-------- Data in this exercise

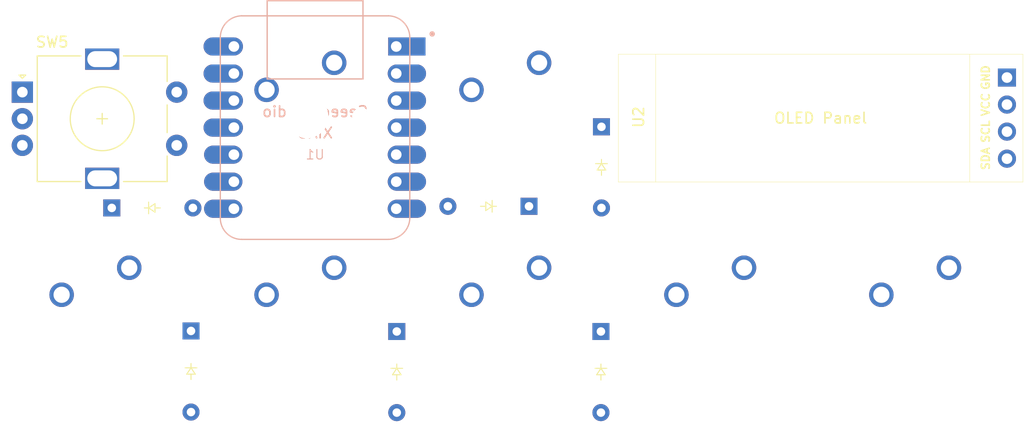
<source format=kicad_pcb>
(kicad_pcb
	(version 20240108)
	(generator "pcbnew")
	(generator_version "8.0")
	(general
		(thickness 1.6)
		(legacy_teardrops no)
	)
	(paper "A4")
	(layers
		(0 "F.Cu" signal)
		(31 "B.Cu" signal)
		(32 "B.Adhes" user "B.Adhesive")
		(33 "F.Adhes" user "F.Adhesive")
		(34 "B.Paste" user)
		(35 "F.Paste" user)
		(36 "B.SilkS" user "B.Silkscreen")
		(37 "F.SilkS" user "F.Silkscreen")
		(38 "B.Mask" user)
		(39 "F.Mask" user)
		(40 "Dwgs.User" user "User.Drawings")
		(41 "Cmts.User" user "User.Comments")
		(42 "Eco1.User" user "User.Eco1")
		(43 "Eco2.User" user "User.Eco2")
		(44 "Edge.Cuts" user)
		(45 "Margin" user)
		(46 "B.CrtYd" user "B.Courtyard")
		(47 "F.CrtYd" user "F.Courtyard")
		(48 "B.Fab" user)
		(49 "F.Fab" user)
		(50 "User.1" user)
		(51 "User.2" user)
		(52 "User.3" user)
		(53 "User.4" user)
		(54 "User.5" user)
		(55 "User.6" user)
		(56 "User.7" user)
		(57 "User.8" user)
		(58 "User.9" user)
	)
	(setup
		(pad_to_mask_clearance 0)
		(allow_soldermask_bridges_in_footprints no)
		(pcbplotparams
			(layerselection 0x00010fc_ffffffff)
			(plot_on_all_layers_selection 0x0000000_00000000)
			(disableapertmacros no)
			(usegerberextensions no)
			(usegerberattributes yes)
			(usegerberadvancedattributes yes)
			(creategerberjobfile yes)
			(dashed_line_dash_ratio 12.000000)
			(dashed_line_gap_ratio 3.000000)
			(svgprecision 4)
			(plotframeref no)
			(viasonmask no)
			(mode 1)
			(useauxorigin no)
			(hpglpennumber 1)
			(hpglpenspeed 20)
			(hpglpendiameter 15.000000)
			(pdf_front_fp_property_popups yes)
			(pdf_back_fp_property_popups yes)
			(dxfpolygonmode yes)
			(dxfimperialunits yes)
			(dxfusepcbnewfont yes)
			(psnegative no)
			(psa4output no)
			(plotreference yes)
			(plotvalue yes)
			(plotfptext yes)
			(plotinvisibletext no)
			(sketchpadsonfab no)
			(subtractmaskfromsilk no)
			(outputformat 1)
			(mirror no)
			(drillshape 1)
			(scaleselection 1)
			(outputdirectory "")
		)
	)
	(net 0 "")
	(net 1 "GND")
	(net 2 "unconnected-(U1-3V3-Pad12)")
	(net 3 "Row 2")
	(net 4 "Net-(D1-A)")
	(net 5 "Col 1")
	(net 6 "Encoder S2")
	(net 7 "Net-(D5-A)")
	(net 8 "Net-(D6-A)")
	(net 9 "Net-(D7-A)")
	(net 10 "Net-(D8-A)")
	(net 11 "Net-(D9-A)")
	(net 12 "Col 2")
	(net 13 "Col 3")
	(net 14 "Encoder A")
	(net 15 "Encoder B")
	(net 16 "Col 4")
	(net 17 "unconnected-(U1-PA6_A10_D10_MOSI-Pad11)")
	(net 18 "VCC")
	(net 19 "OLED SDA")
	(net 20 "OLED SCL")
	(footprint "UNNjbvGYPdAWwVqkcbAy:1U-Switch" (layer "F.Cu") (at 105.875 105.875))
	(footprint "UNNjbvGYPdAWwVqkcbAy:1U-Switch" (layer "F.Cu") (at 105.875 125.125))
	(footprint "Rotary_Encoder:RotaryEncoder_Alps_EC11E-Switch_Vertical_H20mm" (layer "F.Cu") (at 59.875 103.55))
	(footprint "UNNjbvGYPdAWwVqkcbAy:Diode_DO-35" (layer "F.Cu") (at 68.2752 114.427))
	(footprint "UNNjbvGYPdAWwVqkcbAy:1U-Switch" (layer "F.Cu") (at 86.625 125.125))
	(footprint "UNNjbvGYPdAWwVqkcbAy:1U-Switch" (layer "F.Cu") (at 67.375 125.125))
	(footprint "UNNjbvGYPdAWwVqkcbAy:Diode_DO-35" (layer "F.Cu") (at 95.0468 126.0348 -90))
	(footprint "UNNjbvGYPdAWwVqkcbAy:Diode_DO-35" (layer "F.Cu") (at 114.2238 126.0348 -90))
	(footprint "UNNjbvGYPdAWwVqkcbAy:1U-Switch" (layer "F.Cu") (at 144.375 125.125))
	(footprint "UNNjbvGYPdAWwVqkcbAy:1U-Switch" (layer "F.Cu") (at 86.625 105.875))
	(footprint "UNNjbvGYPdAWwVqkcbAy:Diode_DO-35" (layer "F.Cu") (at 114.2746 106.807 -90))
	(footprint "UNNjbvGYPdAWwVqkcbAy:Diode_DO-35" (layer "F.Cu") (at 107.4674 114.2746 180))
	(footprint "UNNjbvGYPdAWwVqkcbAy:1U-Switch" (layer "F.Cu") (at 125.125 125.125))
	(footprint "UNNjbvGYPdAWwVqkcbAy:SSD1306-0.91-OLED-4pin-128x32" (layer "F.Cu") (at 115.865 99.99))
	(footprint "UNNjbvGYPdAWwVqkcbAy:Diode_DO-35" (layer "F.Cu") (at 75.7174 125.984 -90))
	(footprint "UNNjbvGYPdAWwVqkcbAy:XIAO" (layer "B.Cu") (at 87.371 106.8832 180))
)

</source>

----------------
-------- Data in this exercise

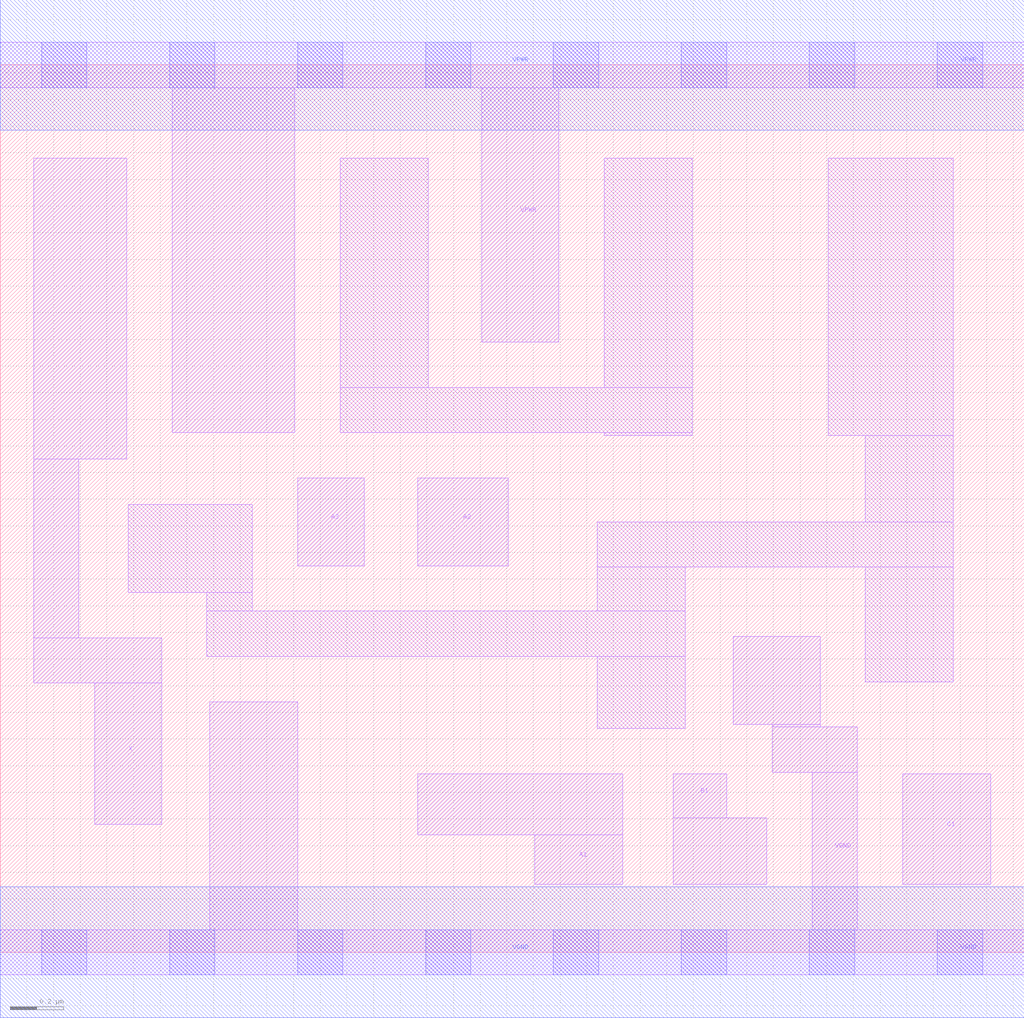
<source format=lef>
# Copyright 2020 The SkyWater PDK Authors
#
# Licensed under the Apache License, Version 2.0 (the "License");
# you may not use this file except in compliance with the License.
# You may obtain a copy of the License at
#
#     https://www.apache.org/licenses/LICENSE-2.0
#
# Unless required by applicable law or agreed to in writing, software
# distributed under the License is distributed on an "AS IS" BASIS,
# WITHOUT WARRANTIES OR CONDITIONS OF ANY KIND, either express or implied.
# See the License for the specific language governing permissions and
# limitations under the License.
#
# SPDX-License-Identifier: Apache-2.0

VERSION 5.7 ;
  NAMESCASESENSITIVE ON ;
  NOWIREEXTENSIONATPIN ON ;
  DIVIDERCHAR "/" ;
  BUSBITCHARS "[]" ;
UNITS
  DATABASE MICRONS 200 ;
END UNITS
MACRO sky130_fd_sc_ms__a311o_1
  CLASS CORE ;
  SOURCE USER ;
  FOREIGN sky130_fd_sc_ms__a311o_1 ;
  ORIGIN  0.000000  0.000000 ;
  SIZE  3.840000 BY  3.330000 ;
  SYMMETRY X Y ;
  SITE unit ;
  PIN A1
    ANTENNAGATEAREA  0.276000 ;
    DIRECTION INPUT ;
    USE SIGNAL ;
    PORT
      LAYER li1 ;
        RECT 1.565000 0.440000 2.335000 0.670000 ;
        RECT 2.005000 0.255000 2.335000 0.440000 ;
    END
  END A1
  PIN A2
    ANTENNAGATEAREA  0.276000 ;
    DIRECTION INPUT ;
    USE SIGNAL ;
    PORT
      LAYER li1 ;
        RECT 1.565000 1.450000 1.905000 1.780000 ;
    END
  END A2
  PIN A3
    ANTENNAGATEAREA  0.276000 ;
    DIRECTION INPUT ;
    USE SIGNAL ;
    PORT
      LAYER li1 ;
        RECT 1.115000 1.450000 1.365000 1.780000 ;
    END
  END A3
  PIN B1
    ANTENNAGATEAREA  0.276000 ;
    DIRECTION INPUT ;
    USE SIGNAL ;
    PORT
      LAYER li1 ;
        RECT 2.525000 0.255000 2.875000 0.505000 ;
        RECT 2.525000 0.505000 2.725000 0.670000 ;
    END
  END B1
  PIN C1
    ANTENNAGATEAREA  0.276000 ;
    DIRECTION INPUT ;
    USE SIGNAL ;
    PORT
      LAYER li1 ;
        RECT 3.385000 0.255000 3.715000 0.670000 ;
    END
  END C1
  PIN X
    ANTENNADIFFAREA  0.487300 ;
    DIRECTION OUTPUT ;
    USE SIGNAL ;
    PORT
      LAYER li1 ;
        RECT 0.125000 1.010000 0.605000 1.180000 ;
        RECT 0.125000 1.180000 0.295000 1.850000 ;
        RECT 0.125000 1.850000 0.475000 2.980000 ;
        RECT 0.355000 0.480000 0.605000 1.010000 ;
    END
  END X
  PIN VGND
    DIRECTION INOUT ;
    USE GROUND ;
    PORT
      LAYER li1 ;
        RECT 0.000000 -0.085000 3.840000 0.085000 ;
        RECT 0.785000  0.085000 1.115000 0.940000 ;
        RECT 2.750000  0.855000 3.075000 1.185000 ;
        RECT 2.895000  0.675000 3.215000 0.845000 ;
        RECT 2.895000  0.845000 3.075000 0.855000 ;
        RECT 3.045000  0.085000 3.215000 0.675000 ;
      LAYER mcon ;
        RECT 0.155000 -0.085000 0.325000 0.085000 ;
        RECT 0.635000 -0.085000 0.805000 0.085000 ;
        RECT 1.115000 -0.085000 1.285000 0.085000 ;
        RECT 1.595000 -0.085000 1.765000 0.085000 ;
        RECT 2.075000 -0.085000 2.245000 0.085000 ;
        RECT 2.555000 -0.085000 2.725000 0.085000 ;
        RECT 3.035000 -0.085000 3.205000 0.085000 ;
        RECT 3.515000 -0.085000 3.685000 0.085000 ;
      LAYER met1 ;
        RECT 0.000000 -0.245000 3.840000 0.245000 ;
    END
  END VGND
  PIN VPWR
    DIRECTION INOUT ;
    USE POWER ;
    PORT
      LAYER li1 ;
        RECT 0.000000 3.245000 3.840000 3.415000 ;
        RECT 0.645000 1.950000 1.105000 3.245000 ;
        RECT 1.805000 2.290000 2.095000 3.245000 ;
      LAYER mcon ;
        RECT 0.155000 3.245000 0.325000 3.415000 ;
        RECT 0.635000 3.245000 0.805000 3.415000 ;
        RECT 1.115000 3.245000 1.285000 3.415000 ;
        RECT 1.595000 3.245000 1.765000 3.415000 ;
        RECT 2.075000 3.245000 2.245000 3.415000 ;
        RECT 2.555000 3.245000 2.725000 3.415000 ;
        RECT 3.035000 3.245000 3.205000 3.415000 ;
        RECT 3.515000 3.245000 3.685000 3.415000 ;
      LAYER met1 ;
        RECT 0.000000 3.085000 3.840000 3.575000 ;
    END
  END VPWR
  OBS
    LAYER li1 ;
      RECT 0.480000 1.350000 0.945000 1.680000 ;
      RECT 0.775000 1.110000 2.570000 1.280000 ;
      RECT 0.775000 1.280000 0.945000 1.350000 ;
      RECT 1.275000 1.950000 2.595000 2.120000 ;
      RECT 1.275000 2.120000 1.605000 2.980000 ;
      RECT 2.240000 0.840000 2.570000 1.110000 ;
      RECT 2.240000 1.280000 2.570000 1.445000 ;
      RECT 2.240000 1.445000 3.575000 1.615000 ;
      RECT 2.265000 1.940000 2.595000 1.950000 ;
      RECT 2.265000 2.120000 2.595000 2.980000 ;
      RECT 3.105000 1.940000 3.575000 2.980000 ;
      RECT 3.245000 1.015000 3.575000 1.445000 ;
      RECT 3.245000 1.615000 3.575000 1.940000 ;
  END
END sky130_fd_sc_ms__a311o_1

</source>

----------------
-------- Data in this exercise

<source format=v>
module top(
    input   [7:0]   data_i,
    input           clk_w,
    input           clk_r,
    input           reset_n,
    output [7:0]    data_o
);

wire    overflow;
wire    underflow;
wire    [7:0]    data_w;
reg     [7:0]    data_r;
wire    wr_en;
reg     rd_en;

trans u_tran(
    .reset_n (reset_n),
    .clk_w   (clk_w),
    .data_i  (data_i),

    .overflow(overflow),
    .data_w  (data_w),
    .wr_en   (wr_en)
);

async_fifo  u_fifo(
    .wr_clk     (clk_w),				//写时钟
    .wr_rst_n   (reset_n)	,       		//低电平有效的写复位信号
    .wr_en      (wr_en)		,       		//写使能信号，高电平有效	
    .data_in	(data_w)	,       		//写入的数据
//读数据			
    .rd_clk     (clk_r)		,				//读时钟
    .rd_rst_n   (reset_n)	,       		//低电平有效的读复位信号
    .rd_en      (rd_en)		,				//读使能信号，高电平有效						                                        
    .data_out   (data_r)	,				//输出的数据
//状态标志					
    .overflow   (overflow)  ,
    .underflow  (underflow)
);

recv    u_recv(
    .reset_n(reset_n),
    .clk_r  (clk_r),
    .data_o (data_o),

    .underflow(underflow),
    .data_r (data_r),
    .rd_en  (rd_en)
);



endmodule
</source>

----------------

> **What the exercise asks**
Return, with no change at all, every line in the entries above from the line containing "<source format=lef>" through the line containing "# distributed under".

> **Response to this exercise**
<source format=lef>
# Copyright 2020 The SkyWater PDK Authors
#
# Licensed under the Apache License, Version 2.0 (the "License");
# you may not use this file except in compliance with the License.
# You may obtain a copy of the License at
#
#     https://www.apache.org/licenses/LICENSE-2.0
#
# Unless required by applicable law or agreed to in writing, software
# distributed under the License is distributed on an "AS IS" BASIS,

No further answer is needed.